__REQUIREMENT 1__. List the qualities that the calypso column says Sparrow's 1956 winning calypso, "Jean and Dinah," had.
__REQUIREMENT 2__. Carry on the calypso column from the point where it stops.

__SELECTION__.
========================================
In the spirit of double-entendre, the title of this week's column may be naively interpreted as nothing more than quick rubric for the last of four articles on Calypso History Month or, by the more mature, as critical analysis of Dimanche Gras' most troubling segment.

Given the constraints of this space, taking on calypso history in four articles could hardly be exhaustive. To lift a couplet from "Royal Jail" by the Mighty Sparrow: "If they tackle me, my friend, they have to multiply four by ten and that is 40."

In the same vein: "I done tell my friends and my family 'not to worry',"promising to not drag them back to Dimanche Gras "one more time" if the calypso segment is going to torpedo Carnival Sunday night jollification with a succession of dirges no one remembers past Jouvert.

Really, Dimanche Gras calypso seems determined to erase its own history of masking social commentary in humour. Also missing from recent editions is the provocative deception of double-entendre and the art's rambunctious element; custodians of the production relying on an archaic template well past the trailing edge of its usefulness.

Consequently, Dimanche Gras calypso, already lagging far behind Carnival's core tempo, is further distancing itself from the dominant festival vibe.

Its history misinterpreted, the calypso component now seeks to compensate for a dearth of depth in party-oriented songs but overstates the case - to the point of evangelising. In 1956, Sparrow's winning calypso, "Jean and Dinah" contained all fundamentals. It did not sacrifice humour, incisive social commentary nor double-entendre and was rendered at the speed of that era's party music. As the years progressed, however, Dimanche Gras calypso failed to keep step, routinely relegating up-tempo calypsoes to last place, signalling judicial preference for funeral marches.
========================================
__PROVIDED MATERIAL__.
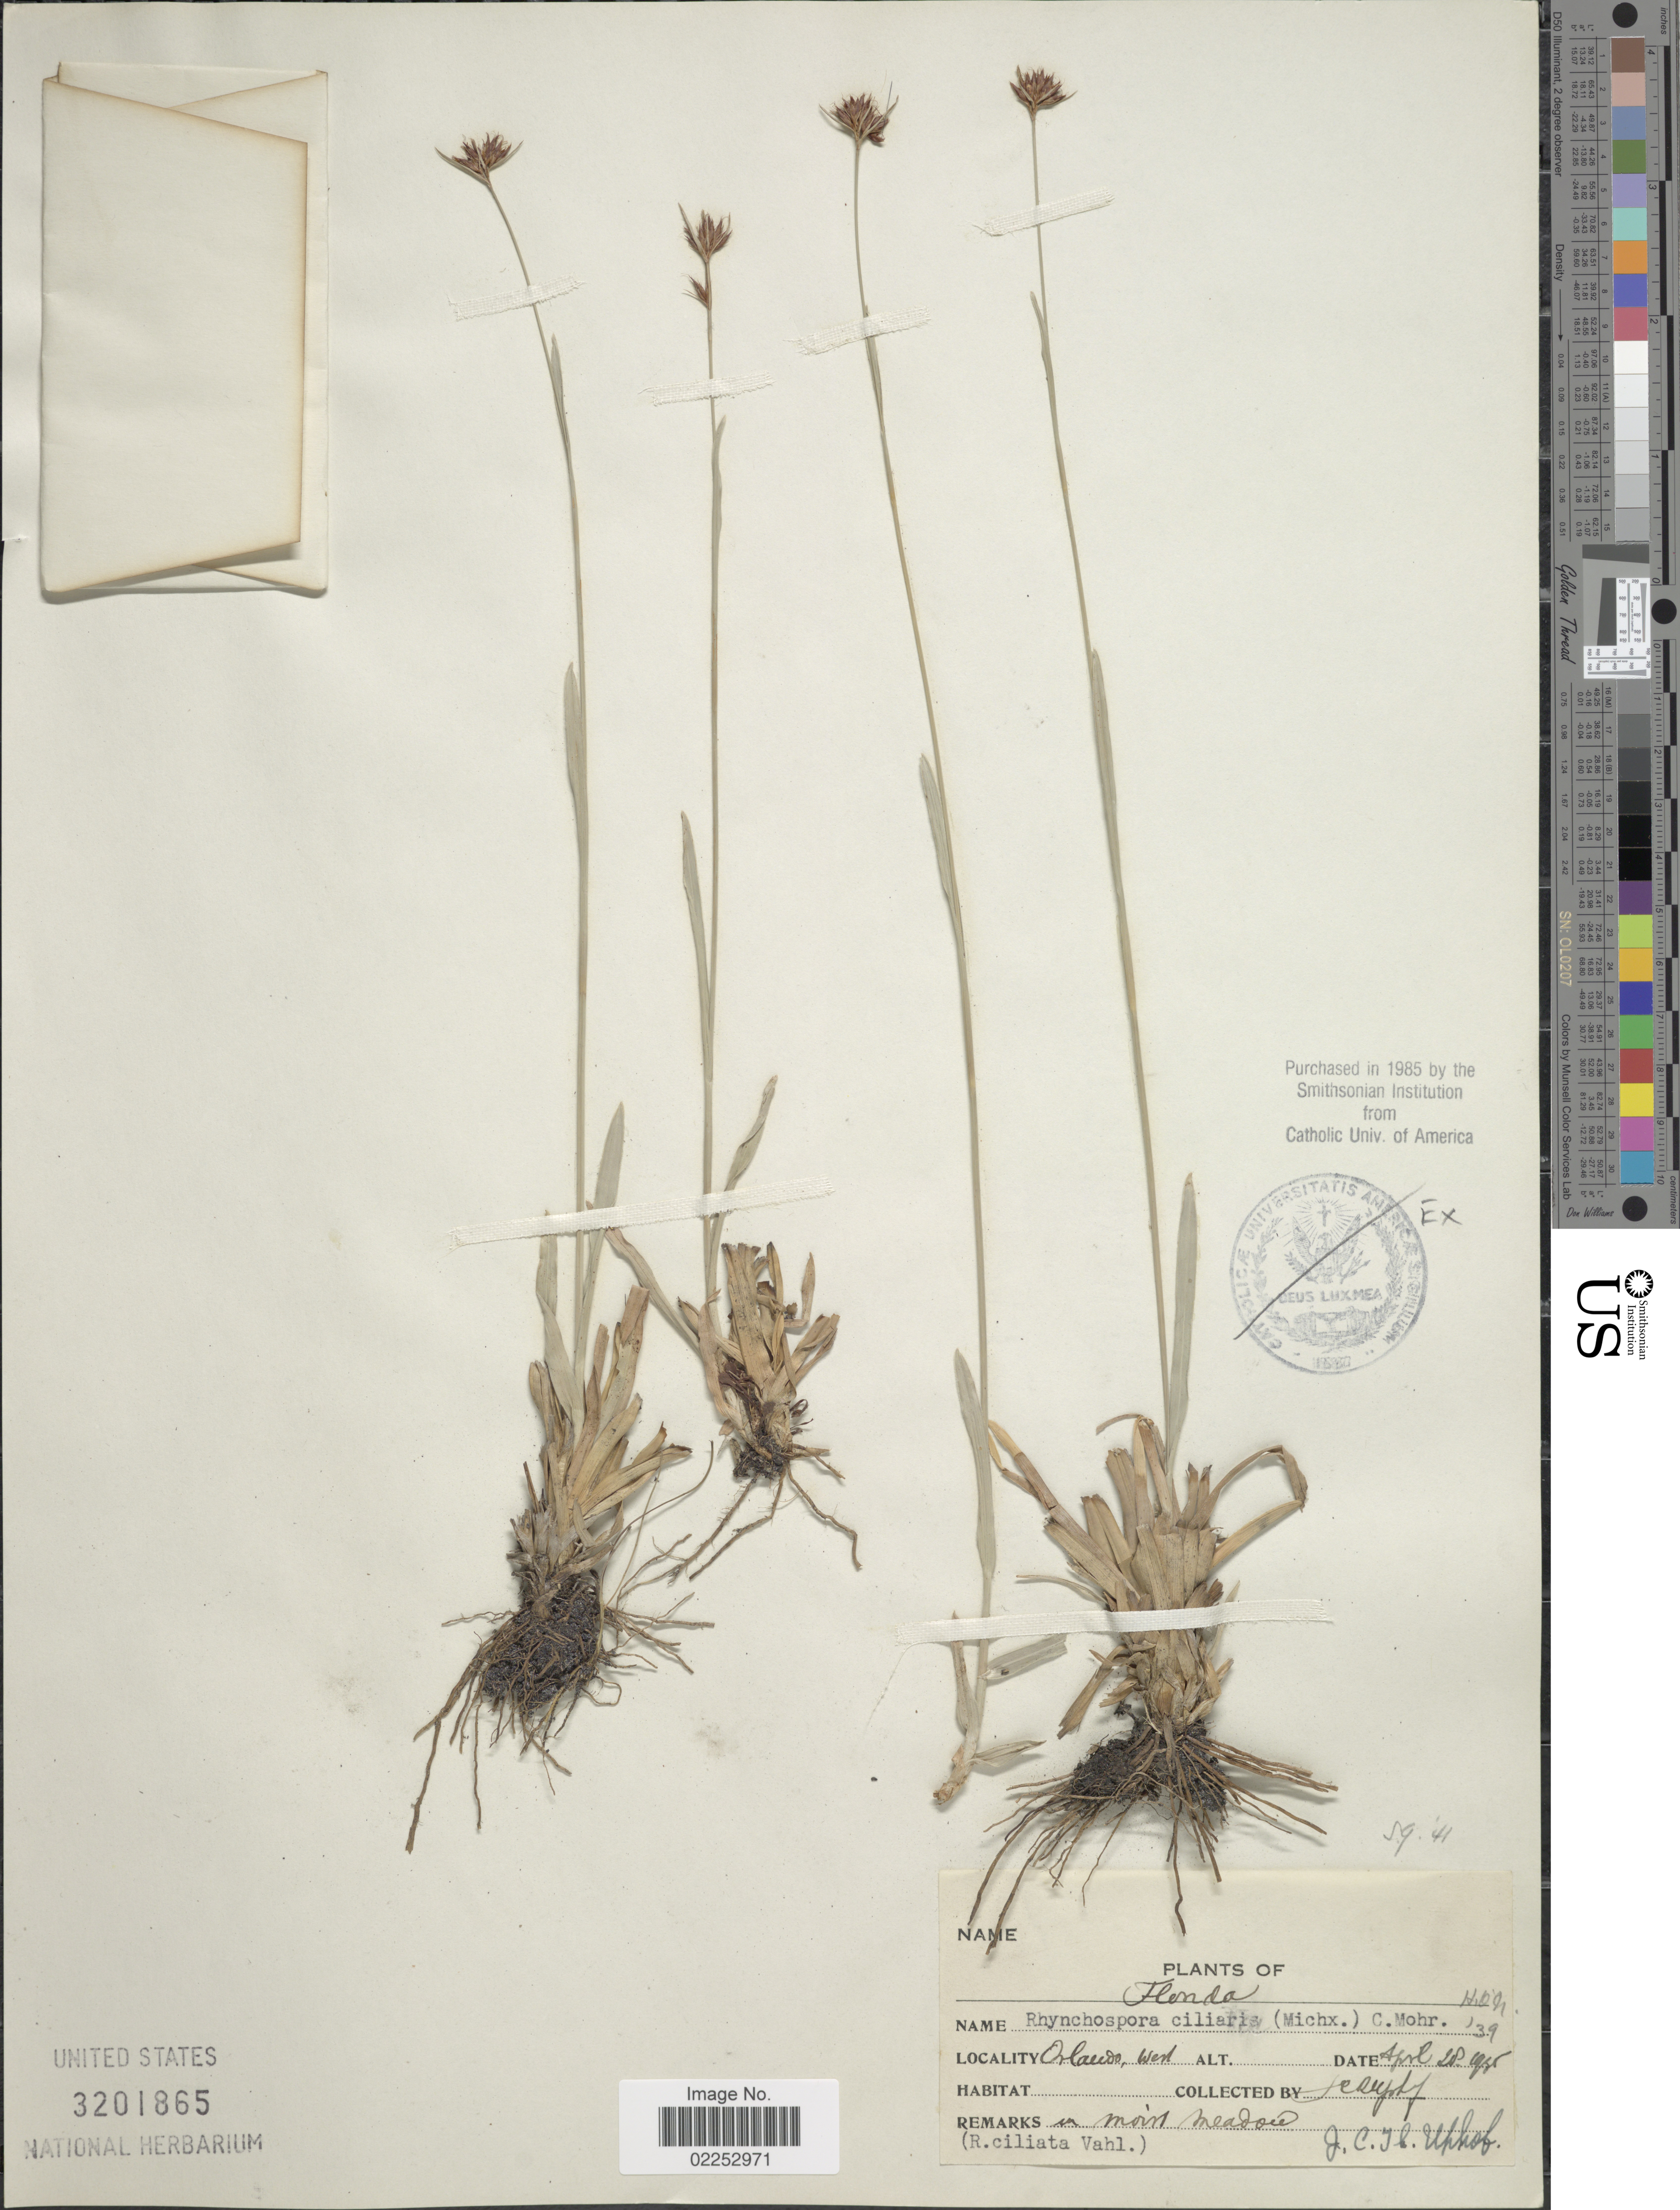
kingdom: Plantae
========================================
__ANSWER 1__.
- Humour
- Incisive social commentary
- Double-entendre
- Being rendered at the speed of that era's party music

__ANSWER 2__.
In charting the decline of the calypso final as a crowd pleaser, it is also useful to reiterate that, at inception, each contestant was required to sing only one calypso, a format that existed until 1958, change jointly inspired by the unusually prolific Sparrow and ignominy of the year previous, when Lord Pretender won with "Que, Sera, Sera", a calypso guilty of much more "sampling" than the level we now frown upon.

At first glance, the two-song rule appeared art-friendly, affording composers fresh comforts. Where a single calypso once had to deliver all of the art's components, writers could now dedicate one song to risqué humour and/or the festival mood, while another focused on social or political issues.

Although some really priceless pairs occurred during the 48 years since "Jean and Dinah", for the most part we almost invariably remembered only one of each monarch's winning calypsoes, the overwhelming power of which absolutely neturalised the other offering; charitably referred to as the singer's "second" song.

But along the way, the two-song rule took more prisoners than it spared, including Conqueror's "Webster's Dictionary", "Fire, Fire" by Calypso Rose, Kitchener's "Mrs Harriman", Shadow's "Bassman", Brother Mudada's "Papers No Use", Scrunter's "Woman on the Bass", King Austin's "Progress" and to leap to what is perhaps the ultimate in collateral damage, Brother Valentino's 2004 offering, "Where Calypso Went".

Meanwhile, not only were we being subjected to a calypso segment unavoidably twice as long as the model from which it was derived but singers began consuming even more time by hauling truckloads of pathetic props onstage, some additionally devising trite preludes and quasi-dramatic vignettes or having elaborate dance routines preface their works.

Concomitantly, the number of contestants kept rising, first to ten, then 12, each singer indulging in those tiresome rituals twice in the same show. And while these events happened over decades, taken today as cascading tablets of information, it is not difficult to understand how the calypso component of Dimanche Gras degenerated from annual excitement to sheer ennui, nor the rate of its descent.

Calypso history therefore holds a number of not-so-secret remedies for resuscitating the art's Dimanche Gras input, an elixir easily accessible by revisiting both the quantity of singers and number of songs invited to compete on Carnival Sunday night.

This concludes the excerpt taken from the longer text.